* **TEXT SEGMENT**
# St. Mary's Glacier Conditions?



## scotott (Jan 6, 2012)

Has anyone been to St. Mary's Glacier in the last week. Would like to head up if there's sufficient amounts of snow.


----------



## lmyers (Jun 10, 2008)

I haven't, but apparently there was a slide there on Thursday. From the CAIC:

"Friday one of the CAIC staff was able to visit the St Mary's hard slab avalanche triggered by a climber on January 5, 2012. A short report will be submitted soon, though we still have only a few details. 

The recent slide near St Mary's near Idaho Springs is a good example of the primary problem we have been dealing with. A very weak foundation of old snow will not strengthen any time soon. Persistent weak layers are a common problem in Colorado. This year is an excellent example of lingering dangers, and pockets of weak slab surrounded by rock or stronger islands of snow. It is a tricky problem, it is why Colorado consistently leads the nation in fatalities."

Front Range Backcountry Avalanche Forecast - CAIC: Colorado Avalanche Information Center

Be careful if you head up there, and have someone to watch your back.


----------



## scotott (Jan 6, 2012)

lmyers said:


> I haven't, but apparently there was a slide there on Thursday. From the CAIC:
> 
> "Friday one of the CAIC staff was able to visit the St Mary's hard slab avalanche triggered by a climber on January 5, 2012. A short report will be submitted soon, though we still have only a few details.
> 
> ...


Thanks for the info!


----------

* **EXERCISE TASK 1**
Copy the passage of the St. Mary's Glacier thread from "# St. Mary's" up to and including "amounts of snow.", word for word.

* **DATA ROWS**
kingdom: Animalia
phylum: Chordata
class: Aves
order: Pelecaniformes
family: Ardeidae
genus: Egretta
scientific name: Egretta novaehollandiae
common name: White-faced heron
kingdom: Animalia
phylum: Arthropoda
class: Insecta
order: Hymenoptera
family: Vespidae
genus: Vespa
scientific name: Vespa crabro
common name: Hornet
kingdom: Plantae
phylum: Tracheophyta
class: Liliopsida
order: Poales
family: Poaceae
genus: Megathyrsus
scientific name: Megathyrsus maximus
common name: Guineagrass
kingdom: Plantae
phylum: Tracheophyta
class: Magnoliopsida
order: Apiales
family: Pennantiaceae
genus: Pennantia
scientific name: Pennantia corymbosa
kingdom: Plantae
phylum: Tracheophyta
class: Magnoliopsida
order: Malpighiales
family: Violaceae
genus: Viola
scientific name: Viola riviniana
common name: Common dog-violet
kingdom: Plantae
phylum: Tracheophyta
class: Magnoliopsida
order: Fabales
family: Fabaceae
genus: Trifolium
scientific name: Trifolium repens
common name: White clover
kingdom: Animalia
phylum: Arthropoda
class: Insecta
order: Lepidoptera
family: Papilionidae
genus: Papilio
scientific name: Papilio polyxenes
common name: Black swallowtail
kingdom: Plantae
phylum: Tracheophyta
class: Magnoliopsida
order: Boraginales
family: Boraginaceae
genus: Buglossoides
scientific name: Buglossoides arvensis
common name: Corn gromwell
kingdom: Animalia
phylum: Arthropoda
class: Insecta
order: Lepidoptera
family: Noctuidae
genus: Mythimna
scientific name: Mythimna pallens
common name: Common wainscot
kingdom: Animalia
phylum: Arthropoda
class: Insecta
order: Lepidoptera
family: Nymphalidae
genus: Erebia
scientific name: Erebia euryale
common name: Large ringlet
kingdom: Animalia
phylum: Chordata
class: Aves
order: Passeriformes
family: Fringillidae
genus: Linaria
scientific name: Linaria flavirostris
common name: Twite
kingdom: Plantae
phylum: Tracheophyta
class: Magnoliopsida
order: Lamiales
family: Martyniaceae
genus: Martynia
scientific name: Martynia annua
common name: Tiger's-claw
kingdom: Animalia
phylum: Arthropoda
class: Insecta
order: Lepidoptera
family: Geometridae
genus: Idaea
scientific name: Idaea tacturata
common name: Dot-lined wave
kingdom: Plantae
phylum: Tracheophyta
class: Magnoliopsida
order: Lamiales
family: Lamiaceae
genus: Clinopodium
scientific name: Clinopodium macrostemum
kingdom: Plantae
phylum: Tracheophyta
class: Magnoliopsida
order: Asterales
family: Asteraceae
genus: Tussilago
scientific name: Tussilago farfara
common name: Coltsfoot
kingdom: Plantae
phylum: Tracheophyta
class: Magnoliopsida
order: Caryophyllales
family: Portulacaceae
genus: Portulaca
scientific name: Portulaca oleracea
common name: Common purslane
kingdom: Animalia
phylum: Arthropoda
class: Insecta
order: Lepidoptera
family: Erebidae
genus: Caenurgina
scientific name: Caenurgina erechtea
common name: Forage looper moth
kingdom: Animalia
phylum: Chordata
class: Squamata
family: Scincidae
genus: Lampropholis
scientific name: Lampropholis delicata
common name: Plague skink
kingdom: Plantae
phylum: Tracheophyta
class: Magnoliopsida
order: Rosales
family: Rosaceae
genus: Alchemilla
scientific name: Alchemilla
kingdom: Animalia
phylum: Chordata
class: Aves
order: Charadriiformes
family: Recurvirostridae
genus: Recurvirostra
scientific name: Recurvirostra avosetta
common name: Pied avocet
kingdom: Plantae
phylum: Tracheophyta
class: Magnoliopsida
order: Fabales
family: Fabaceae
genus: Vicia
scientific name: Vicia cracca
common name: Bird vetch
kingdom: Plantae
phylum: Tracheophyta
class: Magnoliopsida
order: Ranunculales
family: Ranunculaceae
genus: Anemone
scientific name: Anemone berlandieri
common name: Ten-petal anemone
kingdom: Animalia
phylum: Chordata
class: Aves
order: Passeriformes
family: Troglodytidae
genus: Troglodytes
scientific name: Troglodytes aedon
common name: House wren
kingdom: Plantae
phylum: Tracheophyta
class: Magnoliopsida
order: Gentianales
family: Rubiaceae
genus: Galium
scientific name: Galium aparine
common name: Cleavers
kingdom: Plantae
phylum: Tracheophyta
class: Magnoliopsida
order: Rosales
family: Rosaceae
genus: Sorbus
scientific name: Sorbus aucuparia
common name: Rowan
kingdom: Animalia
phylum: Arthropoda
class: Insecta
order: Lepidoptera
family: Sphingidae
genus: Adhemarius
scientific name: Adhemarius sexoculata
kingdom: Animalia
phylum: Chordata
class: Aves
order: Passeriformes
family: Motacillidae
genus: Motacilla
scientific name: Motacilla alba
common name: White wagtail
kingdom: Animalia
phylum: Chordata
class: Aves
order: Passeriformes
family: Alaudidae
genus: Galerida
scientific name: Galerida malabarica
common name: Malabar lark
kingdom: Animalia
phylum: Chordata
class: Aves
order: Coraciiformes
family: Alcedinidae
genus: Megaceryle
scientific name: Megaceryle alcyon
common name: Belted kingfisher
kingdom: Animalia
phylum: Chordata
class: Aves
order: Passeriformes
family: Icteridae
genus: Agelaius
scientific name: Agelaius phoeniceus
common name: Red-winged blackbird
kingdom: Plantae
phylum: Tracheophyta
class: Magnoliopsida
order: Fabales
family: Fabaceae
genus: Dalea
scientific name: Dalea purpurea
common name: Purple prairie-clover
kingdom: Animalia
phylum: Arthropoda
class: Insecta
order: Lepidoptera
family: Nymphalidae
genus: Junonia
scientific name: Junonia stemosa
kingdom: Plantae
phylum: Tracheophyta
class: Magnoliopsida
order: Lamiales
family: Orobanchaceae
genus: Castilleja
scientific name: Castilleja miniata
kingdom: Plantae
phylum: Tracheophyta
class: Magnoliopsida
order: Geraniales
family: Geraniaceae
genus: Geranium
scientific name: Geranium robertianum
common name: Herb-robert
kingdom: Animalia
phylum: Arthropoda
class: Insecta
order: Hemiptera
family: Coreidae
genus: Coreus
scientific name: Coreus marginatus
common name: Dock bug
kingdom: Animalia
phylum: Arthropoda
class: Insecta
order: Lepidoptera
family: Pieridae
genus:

* **EXERCISE TASK 2**
Repeat the lines of the records, unchanged, from the line with "scientific name: Lampropholis delicata" up to and including the line with "genus: Anemone".

* **RESPONSE 1**
# St. Mary's Glacier Conditions?



## scotott (Jan 6, 2012)

Has anyone been to St. Mary's Glacier in the last week. Would like to head up if there's sufficient amounts of snow.

* **RESPONSE 2**
scientific name: Lampropholis delicata
common name: Plague skink
kingdom: Plantae
phylum: Tracheophyta
class: Magnoliopsida
order: Rosales
family: Rosaceae
genus: Alchemilla
scientific name: Alchemilla
kingdom: Animalia
phylum: Chordata
class: Aves
order: Charadriiformes
family: Recurvirostridae
genus: Recurvirostra
scientific name: Recurvirostra avosetta
common name: Pied avocet
kingdom: Plantae
phylum: Tracheophyta
class: Magnoliopsida
order: Fabales
family: Fabaceae
genus: Vicia
scientific name: Vicia cracca
common name: Bird vetch
kingdom: Plantae
phylum: Tracheophyta
class: Magnoliopsida
order: Ranunculales
family: Ranunculaceae
genus: Anemone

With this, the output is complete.